Bug 1215460

Summary: rxvt-unicode (urxvt) does not display unicode correctly (on recent Tumbleweed)
Product: [openSUSE] openSUSE Tumbleweed Reporter: Martin Jambor <mjambor>
Component: OtherAssignee: Marcus Rückert <mrueckert>
Status: RESOLVED FIXED QA Contact: E-mail List <qa-bugs>
Severity: Major    
Priority: P5 - None CC: mjambor, pujos.michael
Version: Current   
Target Milestone: ---   
Hardware: Other   
OS: Other   
Whiteboard:
Found By: --- Services Priority:
Business Priority: Blocker: ---
Marketing QA Status: --- IT Deployment: ---
Attachments: Screen shot of yast in screen in urxvt

Description Martin Jambor 2023-09-18 20:05:18 UTC
Created attachment 869579 [details]
Screen shot of yast in screen in urxvt

After upgrading TW to version 20230828 (from some July version), urxvt  (from rxvt-unicode) does not display things correctly in GNU screen.

To reproduce:

1. open urxvt terminal and in it...
2. run screen and in it...
3. run /for example /sbin/yast

the result is garbled display (see attachments).

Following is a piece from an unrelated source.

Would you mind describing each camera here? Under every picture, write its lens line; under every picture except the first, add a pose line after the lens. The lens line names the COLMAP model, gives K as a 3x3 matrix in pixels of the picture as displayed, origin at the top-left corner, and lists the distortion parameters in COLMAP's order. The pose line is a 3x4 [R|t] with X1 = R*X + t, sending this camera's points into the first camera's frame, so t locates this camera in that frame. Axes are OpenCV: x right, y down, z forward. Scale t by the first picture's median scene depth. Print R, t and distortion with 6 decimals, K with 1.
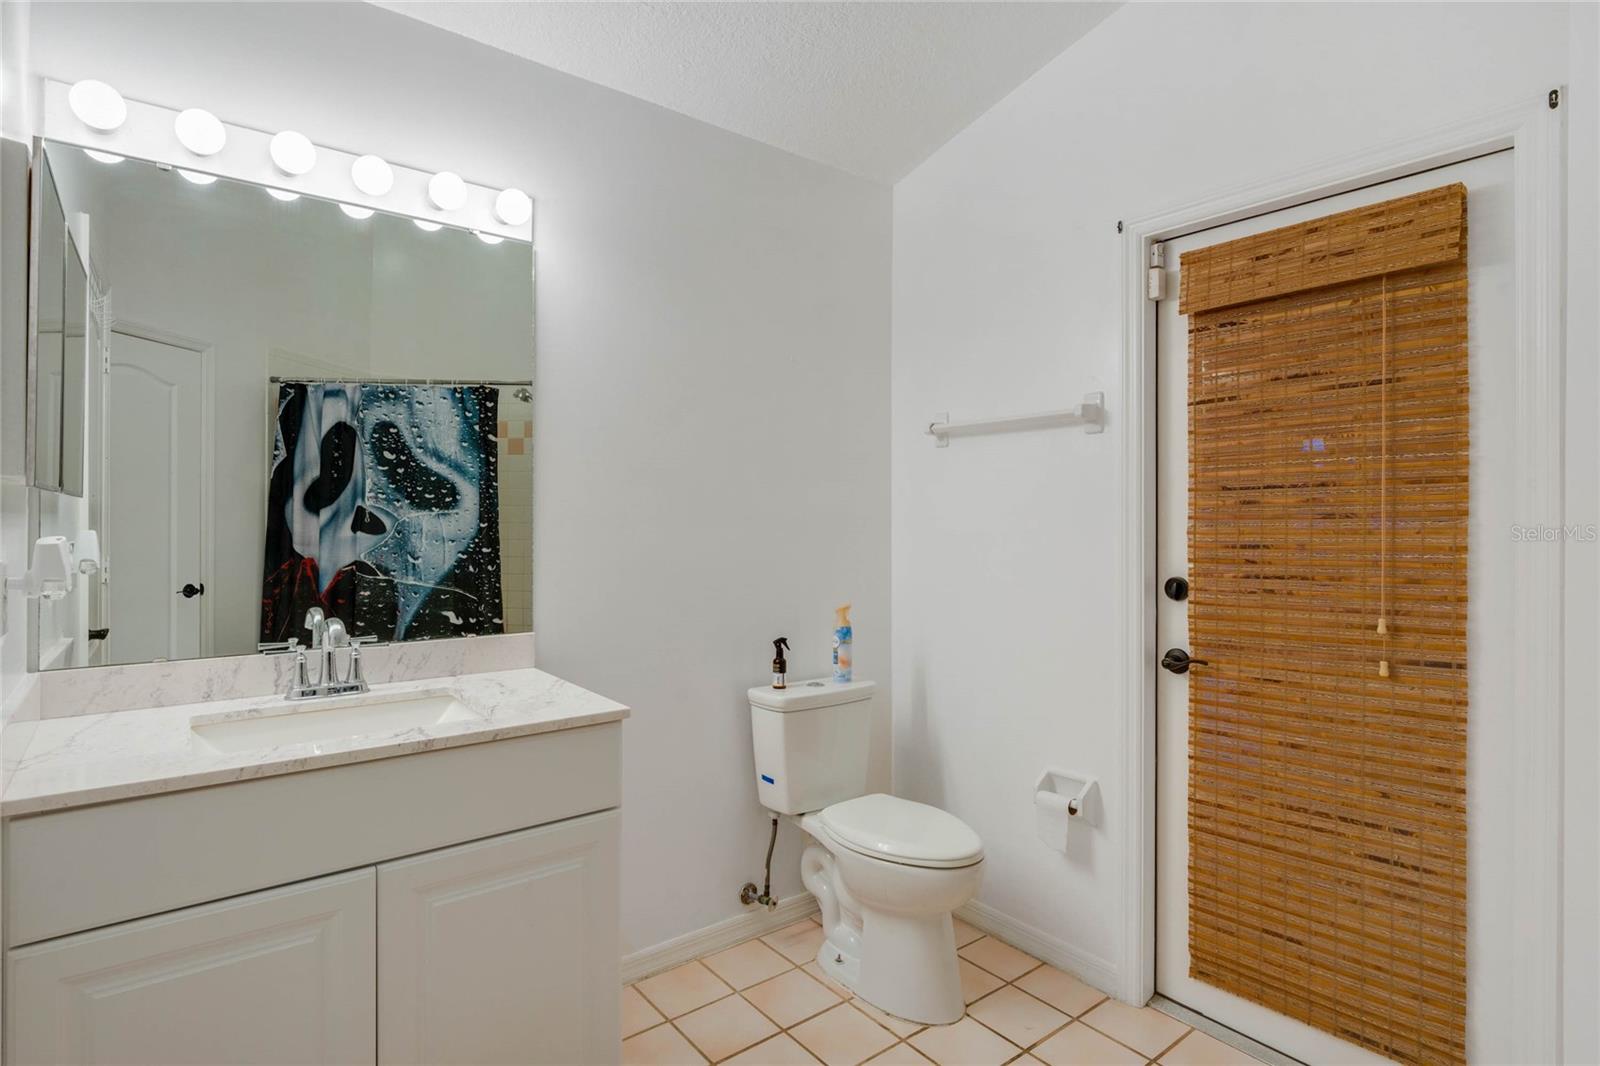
lens RADIAL K [[823.7, 0, 800.0], [0, 823.7, 533.0], [0, 0, 1]] dist [0.000091, -0.000005]
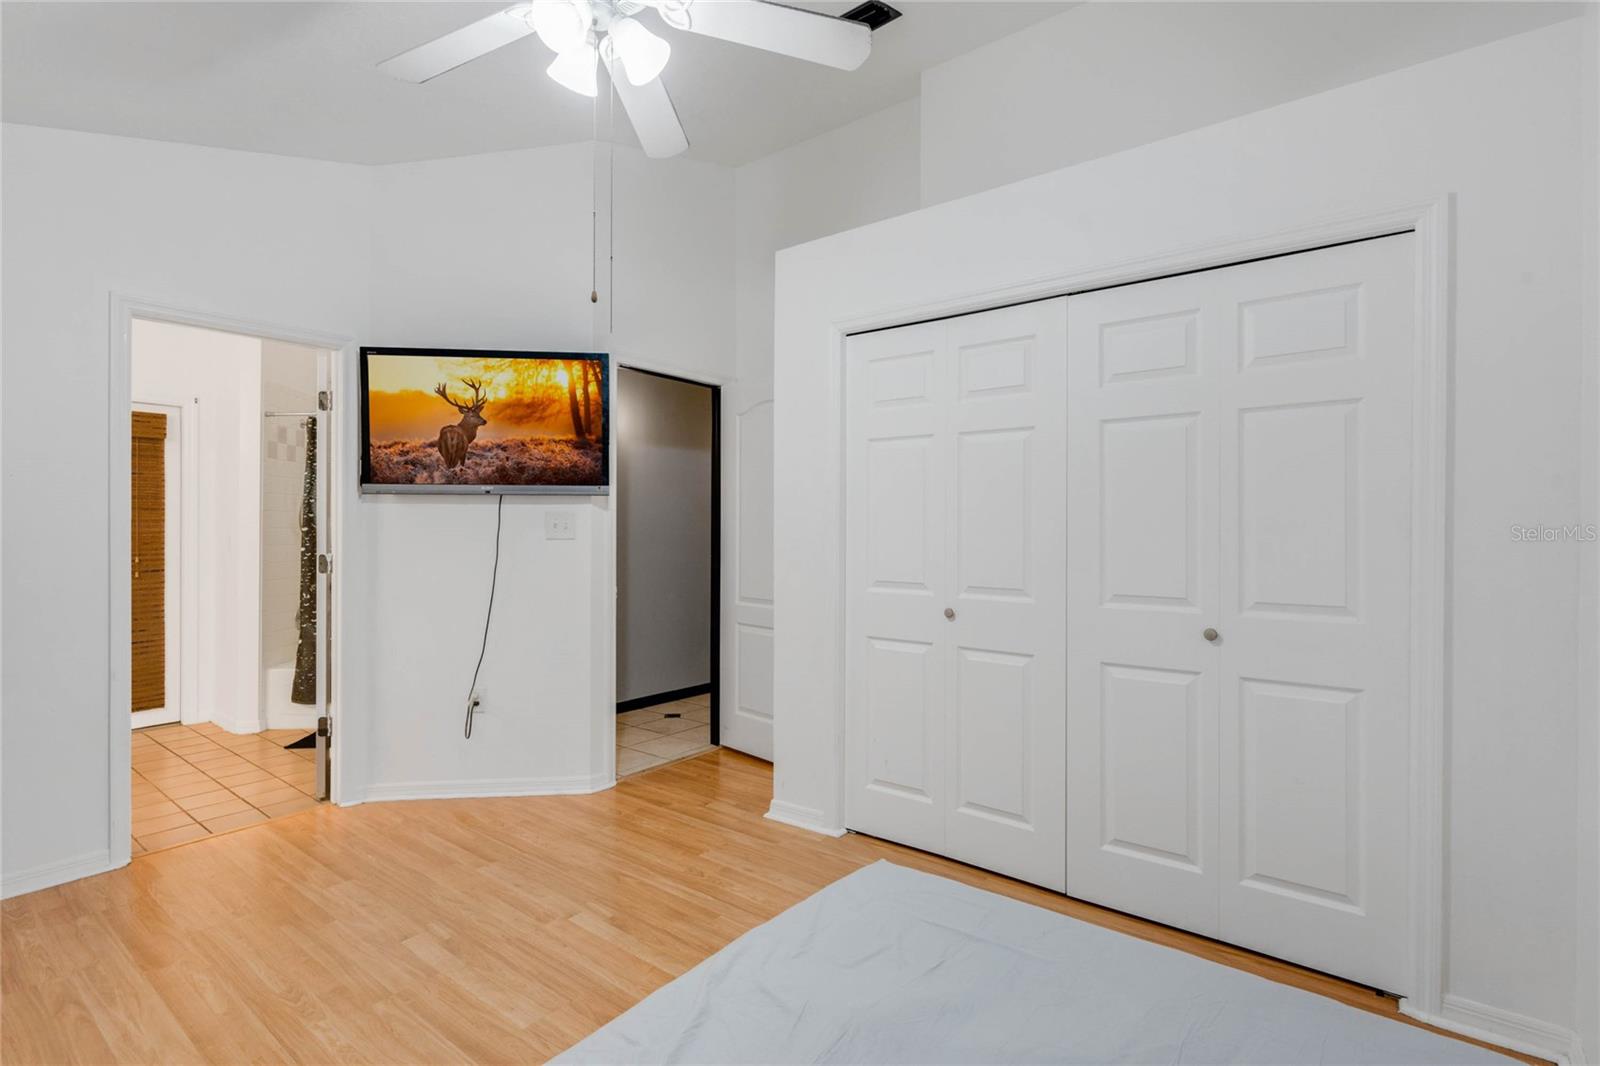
lens RADIAL K [[739.2, 0, 800.0], [0, 739.2, 533.0], [0, 0, 1]] dist [0.000545, 0.000075]
pose [[-0.249287, -0.005460, 0.968414, -2.458213], [-0.000896, 0.999985, 0.005407, 0.006252], [-0.968429, 0.000480, -0.249288, -0.612788]]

But that is not the only case, even GCC error and warning messages are messed up and sprinkled with "â" characters all over the place.

My locale is:
LANG=C
LC_CTYPE=en_US.UTF-8
LC_NUMERIC="C"
LC_TIME="C"
LC_COLLATE="C"
LC_MONETARY="C"
LC_MESSAGES="C"
LC_PAPER="C"
LC_NAME="C"
LC_ADDRESS="C"
LC_TELEPHONE="C"
LC_MEASUREMENT="C"
LC_IDENTIFICATION="C"
LC_ALL=


screen sets TERM to "screen-256color"
urxvt itself sets TERM to rxvt-unicode

xterm seems to work OK (with the limited capabilities it has).
Comment 1 Martin Jambor 2023-09-20 12:55:34 UTC
OK, even outside screen, rxvt-unicode cannot display non-ASCII unicode correctly, listings of files by ls containing Czech characters is incorrect (and breaks readline) too.
Comment 2 Martin Jambor 2023-09-26 15:56:11 UTC
The problem persists even after upgrading to Tumbleweed 20230922.
Comment 3 Marcus Rückert 2023-10-11 11:11:29 UTC
in https://download.opensuse.org/history/ you can find older packages. can you check if it works with the ncurses packages you had before the upgrade?
Comment 4 Marcus Rückert 2023-10-11 11:11:40 UTC
including terminfo packages.
Comment 5 Marcus Rückert 2023-10-11 11:18:12 UTC
i just noticed it isnt long enough back so you would need to osc build an older version.
Comment 6 Dr. Werner Fink 2023-10-11 12:19:52 UTC
Try this

  LANG=de_DE.UTF-8 urxvt

does Umlaute work (not the difference between UTF-8 and utf8) ... here it does and without screen also YaST does
Comment 7 Martin Jambor 2023-10-11 13:36:48 UTC
(In reply to Dr. Werner Fink from comment #6)
> Try this
> 
>   LANG=de_DE.UTF-8 urxvt
> 
> does Umlaute work (not the difference between UTF-8 and utf8) ... here it
> does and without screen also YaST does

This works!  Interestingly, using LANG=en_US.UTF-8 does not.  But LANG=C.UTF-8 also works, which might be all I need.
Comment 8 Michael Pujos 2023-10-11 18:13:32 UTC
Related:

https://bugzilla.opensuse.org/show_bug.cgi?id=1214136


Someone please patch the rxvt package with the one-liner that fixes this issue, so we do not have to wait forever for a new upstream rxvt version...
Comment 9 Martin Jambor 2023-10-13 16:10:25 UTC
After switching to LANG=C.UTF-8 everywhere all of my issues with urxvt went away, so I'm setting this to RESOLVED WORKAROUND  ...well, we don't have that state, so let's consider it FIXED (on my end) then.  Thanks!
Comment 10 Marcus Rückert 2023-10-13 18:45:02 UTC
could you check with the package in the devel project if the issue has improved with your old settings?

in general I would always suggest to use the UTF-8 versions of the locales.
Comment 11 Dr. Werner Fink 2023-10-19 12:02:55 UTC
(In reply to Martin Jambor from comment #9)
> After switching to LANG=C.UTF-8 everywhere all of my issues with urxvt went
> away, so I'm setting this to RESOLVED WORKAROUND  ...well, we don't have
> that state, so let's consider it FIXED (on my end) then.  Thanks!

Run

 info libc 'Locale Names'

to see that this is not a workaround but the real solution that is do not mix
the basename self-named directories below /usr/lib/locale/ and the name of the locale them selfs.